We had a failure in a 13,800 substation. We had to shut down the 13,800 side of the transformer. We had the electricians use a hot stick and 20,000 volt rated glowes. The DOE inspector violated us for not doing a ARC Flash Calc and using protective clothing and Face shield. We tried to explain to her that actually none of the above were required since 70E requires PPE to be used when exposed to live parts. This transformer had no exposed live parts and the breaker was oil emersed using FP3 cooper oil. We explained if there were live parts and arc flash calc were used it would be in excess of 156 cal. and the utility would have to be contacted to totally shut down the project. At 156 cal, there is no PPE that would properly protect these electricians. For example at 46 cal. a face shield would melt.
I would greatly appreciate so opinions so I can defend our position.
Paul, I agree with OSHA. You choices in NFPA 70E include following Table 130.7(C)(9)(a) which requires Category 2 PPE for switch operation with enclosure doors closed, or you could have performed the detailed calculation. Sounds like you performed the detailed calc to result in 156 cal/cm^2. At 156 cal/cm^2 you could not operate the switch since the highest recognized PPE by 70E, is up to 40 cal/cm^2. BTW, 156 sounds high since your calculation should have been at a big working distance due to the use of the hot stick.
Paul, I also agree with OSHA. Causing a tool to make contact with a live part or letting the tool or any part of the person to be within the prohibited approach distance is "exposed to live parts". I don't see any way that you can do this work in compliance with the safety rules other than having the line side shut down by the utility. Even after the utility is shut down, you would still need the same PPE to prove the absence of voltage. Don
Isn't one of the functions of the hot stick to let you work "outside the zone?"
That's what the hot-stick is designed for. Not only does it insulate you from dangerous high voltages, but it also keeps you back from any arc-flash that could occur. The only metal part of the stick is the tip, the rest of it is Fibre-glass. One question Paul, how long was the Hot-stick?. There is a difference between a Hot-Stick and a shorter Switching Stick. The other thing you have to think about though, is not so much the risk of an arc flash, but the risk of the Oil-Filled CB exploding, they have been known to do this before today, internal faults can go un-noticed until the operating mechanism is moved.

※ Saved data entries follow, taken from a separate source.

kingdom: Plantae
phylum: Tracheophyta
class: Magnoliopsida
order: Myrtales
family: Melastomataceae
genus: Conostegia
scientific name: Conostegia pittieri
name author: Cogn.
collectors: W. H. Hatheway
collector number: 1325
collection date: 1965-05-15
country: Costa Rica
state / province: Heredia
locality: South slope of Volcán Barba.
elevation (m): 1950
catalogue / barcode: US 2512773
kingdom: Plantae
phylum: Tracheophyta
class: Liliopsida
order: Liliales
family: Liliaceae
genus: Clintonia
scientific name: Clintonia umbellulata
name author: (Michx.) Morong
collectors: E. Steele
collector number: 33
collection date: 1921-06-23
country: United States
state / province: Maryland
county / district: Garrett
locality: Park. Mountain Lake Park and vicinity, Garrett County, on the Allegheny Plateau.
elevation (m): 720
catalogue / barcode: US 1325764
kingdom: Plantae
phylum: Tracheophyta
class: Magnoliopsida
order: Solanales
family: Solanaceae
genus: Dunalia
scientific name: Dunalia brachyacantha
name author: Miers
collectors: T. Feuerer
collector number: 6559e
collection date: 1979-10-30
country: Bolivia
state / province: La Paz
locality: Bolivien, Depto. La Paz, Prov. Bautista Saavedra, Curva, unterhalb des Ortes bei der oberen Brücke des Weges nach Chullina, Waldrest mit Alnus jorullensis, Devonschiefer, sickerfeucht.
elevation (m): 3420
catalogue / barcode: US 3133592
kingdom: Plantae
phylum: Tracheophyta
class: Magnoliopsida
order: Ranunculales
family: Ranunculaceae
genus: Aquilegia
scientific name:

Let's face it, these days if you're not young, you're old - Red Green
John, I think that under 70E if you cause a tool, even an insulated tool, to contact the live parts, that you are "exposed to the live parts PPE is required. I don't have a copy of 70E at home to check. Also, it is very likely that give the available fault current, even using the hot stick will not place you outside of the arc flash area. I have seen calculations for MCCs that required level 2 or 3 protection over 10' away. Maybe this would not apply, if the hot stick is used to turn the operating handle of an enclosed switch, but I was thinking of the hot stick being used to pull a cut out. Don
In a discussion with a lineman, his comment was: "A hot-stick is not a tool...it is considered PPE."
I hope some PoCo types weigh in with their comments; I seem to recall a PoCo training film that showed transformers being "unplugged," and the connectors capped, by guys using hot sticks only, without any additional PPE.